The British solution in Waziristan was to rule indirectly, through sympathetic tribal maliks (elders), who received preferred treatment and financial support. By treaty and tradition, the laws of what was then British India governed only 100 yards on either side of Waziristan's main roads. Beyond that, the maliks and tribal custom ruled. Yet Britain did post a representative in Waziristan, a "political agent" or "P.A.," whose headquarters was protected by an elite military force, and who enjoyed extraordinary powers to reward cooperative maliks and to punish offenders. The political agent was authorized to arrest and jail the male kin of miscreants on the run (particularly important given the organization of Waziristan's tribes around male descent groups). And in special cases, the political agent could blockade and even destroy entire settlements. After achieving independence in 1947, Pakistan followed this British scheme, indirectly governing its many tribal "agencies" and posting P.A.s who enjoyed the same extraordinary powers as under the British.

Actually, several windows into the region, including diplomat Jim Spain's who still lives in DC and Caroe's masterpiece, give perspecgtive, but Kurtz obviously likes his fellow academe Akbar Ahmed. But despite his admiration, Kurtz ends thus:
In a sense, global Islam is now Waziristan writ large. Mr. Ahmed rightly spots tribal themes of honor and solidarity throughout the Muslim world--even in places where tribal social organization per se has receded. Literally and figuratively, Waziristan now seeks to awaken the tribal jihadist side of the global Muslim soul. This has effectively thrust the leaders of the Western world into the role of British and Pakistani P.A.s (a famously exhausting job, Mr. Ahmed reminds us). With technological advance having placed once-distant threats at our doorstep, the West may soon resemble South Waziristan's perpetually besieged encampment at Wana. Perhaps it already does. Yet Waziristan was ruled indirectly, without ordinary law or policing. Preventing terror plots and the development of weapons of mass destruction requires a more active hand.

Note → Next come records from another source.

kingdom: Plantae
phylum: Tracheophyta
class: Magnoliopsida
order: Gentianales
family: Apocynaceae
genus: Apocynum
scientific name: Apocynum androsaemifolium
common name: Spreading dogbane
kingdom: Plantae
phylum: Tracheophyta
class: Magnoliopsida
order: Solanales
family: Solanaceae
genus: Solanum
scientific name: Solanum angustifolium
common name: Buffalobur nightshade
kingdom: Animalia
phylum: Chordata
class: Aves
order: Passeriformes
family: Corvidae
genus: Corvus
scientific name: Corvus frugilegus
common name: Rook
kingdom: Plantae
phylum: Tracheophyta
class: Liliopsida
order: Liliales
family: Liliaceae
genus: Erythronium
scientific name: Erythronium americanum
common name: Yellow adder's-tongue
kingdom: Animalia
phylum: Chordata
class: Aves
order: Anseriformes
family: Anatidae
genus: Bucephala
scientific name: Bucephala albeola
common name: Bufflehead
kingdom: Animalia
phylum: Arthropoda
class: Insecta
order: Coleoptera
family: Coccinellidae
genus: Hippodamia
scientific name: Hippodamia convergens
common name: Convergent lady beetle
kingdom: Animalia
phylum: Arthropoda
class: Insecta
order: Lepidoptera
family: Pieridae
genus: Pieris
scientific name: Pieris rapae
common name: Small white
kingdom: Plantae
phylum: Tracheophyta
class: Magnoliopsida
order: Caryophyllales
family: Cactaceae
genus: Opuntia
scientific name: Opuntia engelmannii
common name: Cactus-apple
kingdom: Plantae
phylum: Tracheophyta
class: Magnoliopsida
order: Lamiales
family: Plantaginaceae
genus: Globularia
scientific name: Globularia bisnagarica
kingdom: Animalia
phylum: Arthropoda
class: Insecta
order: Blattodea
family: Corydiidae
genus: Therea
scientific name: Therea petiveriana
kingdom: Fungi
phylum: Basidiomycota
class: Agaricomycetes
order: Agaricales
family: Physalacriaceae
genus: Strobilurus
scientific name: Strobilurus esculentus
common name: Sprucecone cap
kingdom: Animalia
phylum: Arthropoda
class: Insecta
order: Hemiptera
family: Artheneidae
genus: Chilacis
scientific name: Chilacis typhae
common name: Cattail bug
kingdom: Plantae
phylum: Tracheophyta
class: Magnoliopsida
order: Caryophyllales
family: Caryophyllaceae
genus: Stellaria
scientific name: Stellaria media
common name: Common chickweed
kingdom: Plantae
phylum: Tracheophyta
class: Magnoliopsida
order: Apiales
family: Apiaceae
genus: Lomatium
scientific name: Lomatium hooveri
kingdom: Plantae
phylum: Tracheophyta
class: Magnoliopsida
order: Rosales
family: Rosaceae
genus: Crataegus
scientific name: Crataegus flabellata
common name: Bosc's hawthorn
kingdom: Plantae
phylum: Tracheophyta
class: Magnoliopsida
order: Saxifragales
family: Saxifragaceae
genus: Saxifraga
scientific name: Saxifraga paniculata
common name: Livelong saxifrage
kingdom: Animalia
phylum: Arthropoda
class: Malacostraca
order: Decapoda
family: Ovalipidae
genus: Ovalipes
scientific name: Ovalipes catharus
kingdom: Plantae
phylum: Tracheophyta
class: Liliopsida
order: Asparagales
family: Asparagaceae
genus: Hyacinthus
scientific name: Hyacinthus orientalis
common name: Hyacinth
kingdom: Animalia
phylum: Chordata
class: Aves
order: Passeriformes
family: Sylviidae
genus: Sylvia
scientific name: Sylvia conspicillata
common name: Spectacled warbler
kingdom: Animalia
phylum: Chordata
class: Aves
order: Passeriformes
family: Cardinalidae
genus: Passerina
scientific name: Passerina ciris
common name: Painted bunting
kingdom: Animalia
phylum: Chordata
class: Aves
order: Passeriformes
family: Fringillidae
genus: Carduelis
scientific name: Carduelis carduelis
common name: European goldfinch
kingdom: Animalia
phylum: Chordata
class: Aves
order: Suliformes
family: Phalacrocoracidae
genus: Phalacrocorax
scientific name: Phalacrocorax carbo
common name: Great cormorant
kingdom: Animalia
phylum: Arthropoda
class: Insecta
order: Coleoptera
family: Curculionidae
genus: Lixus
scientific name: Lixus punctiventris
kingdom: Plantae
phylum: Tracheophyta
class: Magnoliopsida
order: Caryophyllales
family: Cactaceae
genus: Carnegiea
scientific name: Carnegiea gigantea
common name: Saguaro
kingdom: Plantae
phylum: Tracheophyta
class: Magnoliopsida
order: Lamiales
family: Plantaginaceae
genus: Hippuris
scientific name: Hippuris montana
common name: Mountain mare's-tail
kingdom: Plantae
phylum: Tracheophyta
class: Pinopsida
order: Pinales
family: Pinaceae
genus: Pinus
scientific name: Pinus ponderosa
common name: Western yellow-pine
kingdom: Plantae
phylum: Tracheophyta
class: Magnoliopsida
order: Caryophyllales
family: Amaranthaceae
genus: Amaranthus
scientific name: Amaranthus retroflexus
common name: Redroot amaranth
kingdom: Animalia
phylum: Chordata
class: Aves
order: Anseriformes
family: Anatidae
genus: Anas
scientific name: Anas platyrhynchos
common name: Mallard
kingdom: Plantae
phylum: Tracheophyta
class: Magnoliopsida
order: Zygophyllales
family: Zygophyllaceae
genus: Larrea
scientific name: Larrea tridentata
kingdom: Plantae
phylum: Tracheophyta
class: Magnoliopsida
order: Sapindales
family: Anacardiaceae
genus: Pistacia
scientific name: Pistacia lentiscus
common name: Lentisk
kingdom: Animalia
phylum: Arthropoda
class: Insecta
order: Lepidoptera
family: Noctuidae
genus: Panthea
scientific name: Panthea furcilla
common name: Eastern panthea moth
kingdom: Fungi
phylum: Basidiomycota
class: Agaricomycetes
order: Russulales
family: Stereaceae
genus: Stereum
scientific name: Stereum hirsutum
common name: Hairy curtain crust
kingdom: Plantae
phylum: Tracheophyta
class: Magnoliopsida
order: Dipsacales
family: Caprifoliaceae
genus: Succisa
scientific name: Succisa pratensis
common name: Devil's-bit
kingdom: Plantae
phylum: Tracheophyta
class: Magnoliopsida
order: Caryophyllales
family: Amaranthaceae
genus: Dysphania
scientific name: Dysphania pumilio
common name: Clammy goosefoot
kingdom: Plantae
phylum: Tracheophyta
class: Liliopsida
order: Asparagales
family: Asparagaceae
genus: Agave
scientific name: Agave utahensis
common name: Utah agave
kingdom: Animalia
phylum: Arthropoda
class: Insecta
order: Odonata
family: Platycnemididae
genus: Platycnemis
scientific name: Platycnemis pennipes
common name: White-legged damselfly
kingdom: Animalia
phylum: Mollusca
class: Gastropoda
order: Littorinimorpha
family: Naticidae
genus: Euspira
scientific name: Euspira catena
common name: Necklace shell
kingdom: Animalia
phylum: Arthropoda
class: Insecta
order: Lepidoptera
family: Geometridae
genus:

Muslim society will have to reform far more profoundly than Akbar Ahmed concedes if the worst is to be avoided. Our best option may be to reintroduce somehow the Aligarh University tradition of liberal learning and merit-based employment (independent of kinship ties) to the Muslim world. With our strategy in Iraq now reinforcing tribalism, the obvious front to try this is Europe, where concerted efforts must be made to assimilate Muslims to Western values. Globalization may then work for us, as cultural changes bounce back to the Middle East.

Even in the best case, we face a long-term struggle. Simmering tensions between modernity and Muslim social life are coming to a head. Yet all our present recent schemes are patchwork. And someday, perhaps at the peak of a post-emergency civil war between the army and the Islamists in Pakistan, the military steamroller may be called upon to settle the Waziristan problem once and for all. Who knows if, even then, it will work.

Obama's off-the-cuff solution that US military should march into Waziristan just won't cut it, and the complexity of the problems defies any simple solutions.